**Supplied data**
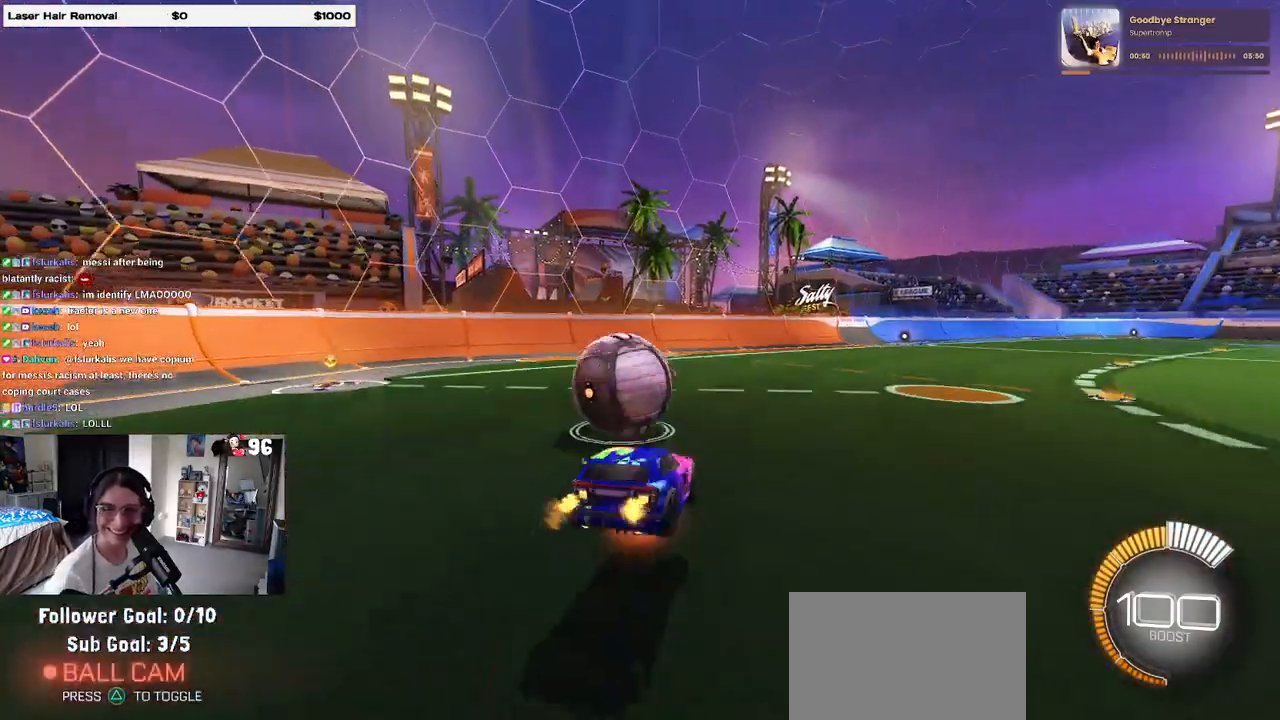
{"buttons": ["SQUARE", "R2"], "left_stick": "down-left", "right_stick": "center", "events": [[17, "CROSS", "down"], [67, "left_stick", "down-left"], [83, "SQUARE", "down"], [100, "CROSS", "up"], [133, "left_stick", "down"], [317, "left_stick", "down-left"]]}
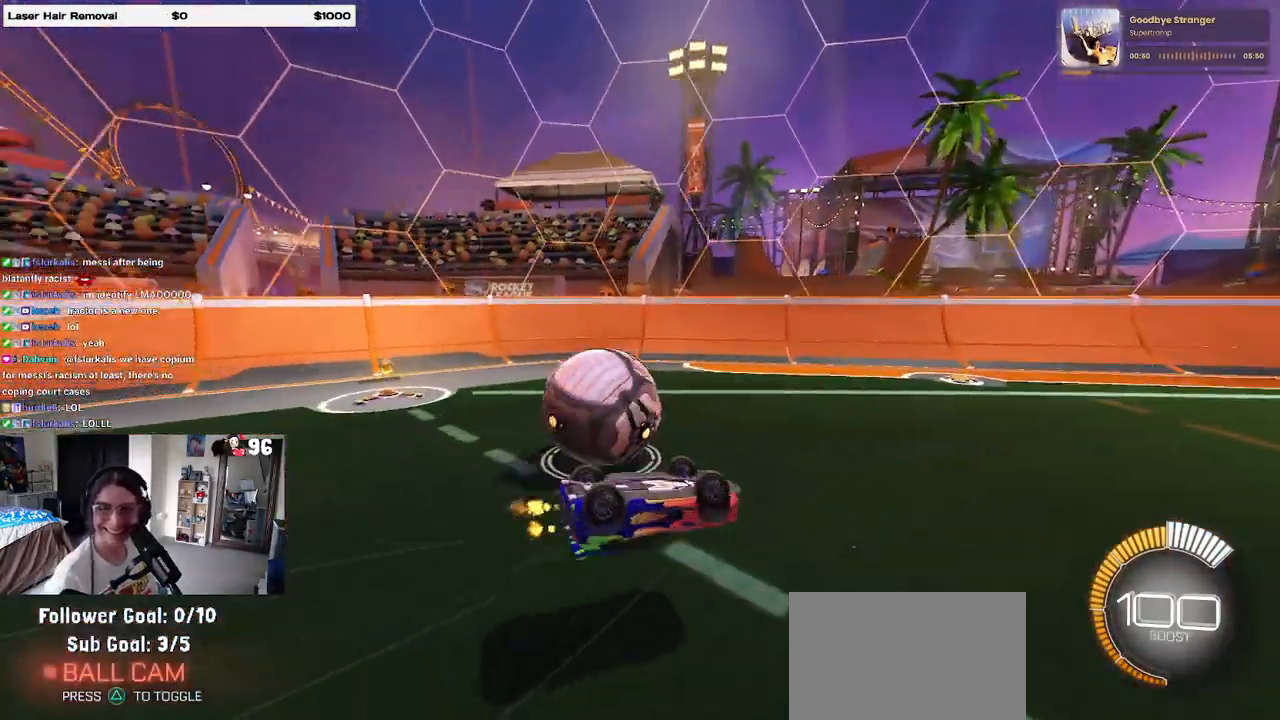
{"buttons": ["R2"], "left_stick": "left", "right_stick": "center", "events": [[317, "SQUARE", "up"], [417, "left_stick", "center"], [483, "left_stick", "left"]]}
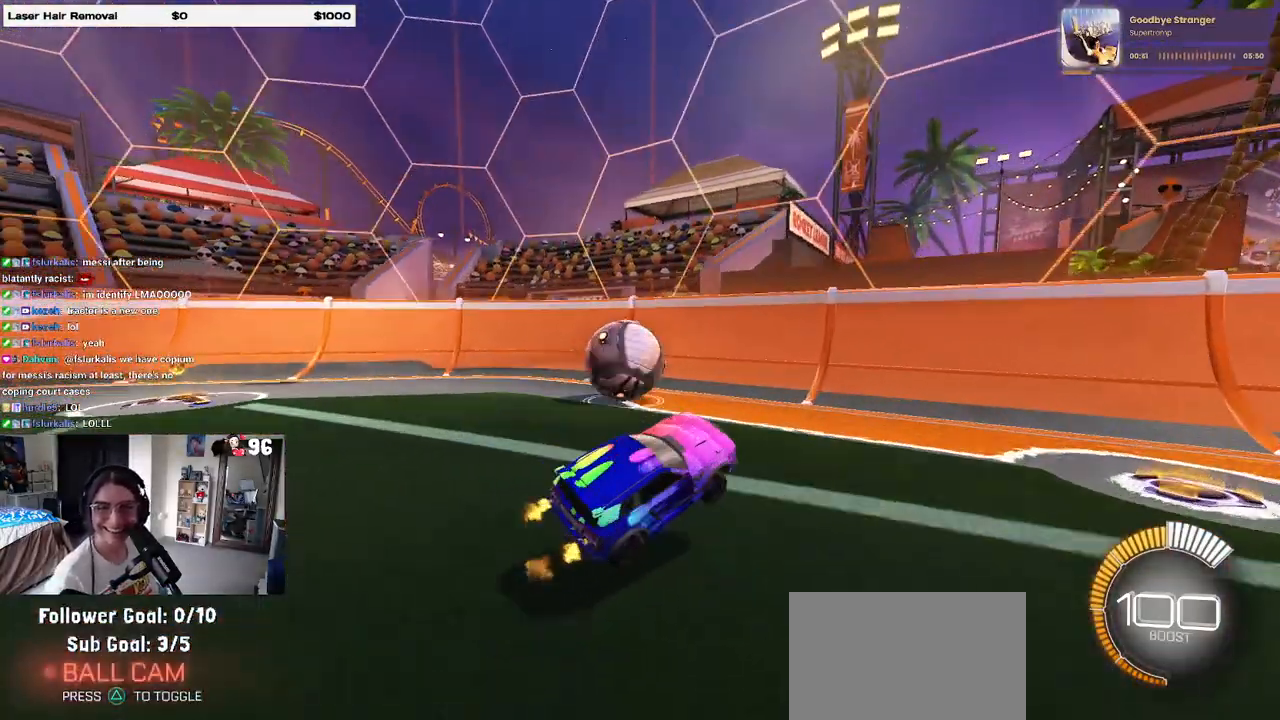
{"buttons": ["R2"], "left_stick": "center", "right_stick": "center", "events": [[133, "L2", "down"], [150, "R2", "up"], [283, "R2", "down"], [333, "L2", "up"], [433, "left_stick", "center"]]}
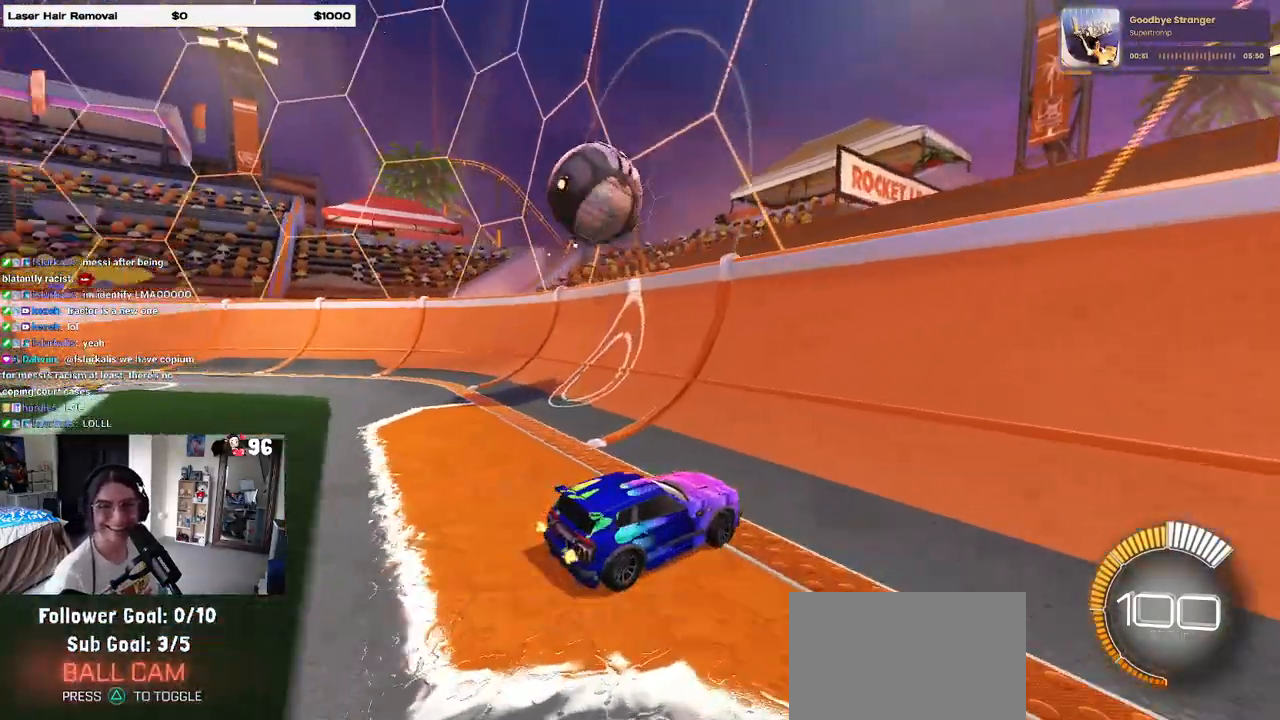
{"buttons": ["L2", "R2"], "left_stick": "left", "right_stick": "center", "events": [[217, "left_stick", "left"], [383, "L2", "down"], [400, "R2", "up"], [450, "R2", "down"]]}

**Try it**
Set down the whole listing exactly as given, except for the pictures.

**Response**
{"buttons": ["SQUARE", "R2"], "left_stick": "down-left", "right_stick": "center", "events": [[17, "CROSS", "down"], [67, "left_stick", "down-left"], [83, "SQUARE", "down"], [100, "CROSS", "up"], [133, "left_stick", "down"], [317, "left_stick", "down-left"]]}
{"buttons": ["R2"], "left_stick": "left", "right_stick": "center", "events": [[317, "SQUARE", "up"], [417, "left_stick", "center"], [483, "left_stick", "left"]]}
{"buttons": ["R2"], "left_stick": "center", "right_stick": "center", "events": [[133, "L2", "down"], [150, "R2", "up"], [283, "R2", "down"], [333, "L2", "up"], [433, "left_stick", "center"]]}
{"buttons": ["L2", "R2"], "left_stick": "left", "right_stick": "center", "events": [[217, "left_stick", "left"], [383, "L2", "down"], [400, "R2", "up"], [450, "R2", "down"]]}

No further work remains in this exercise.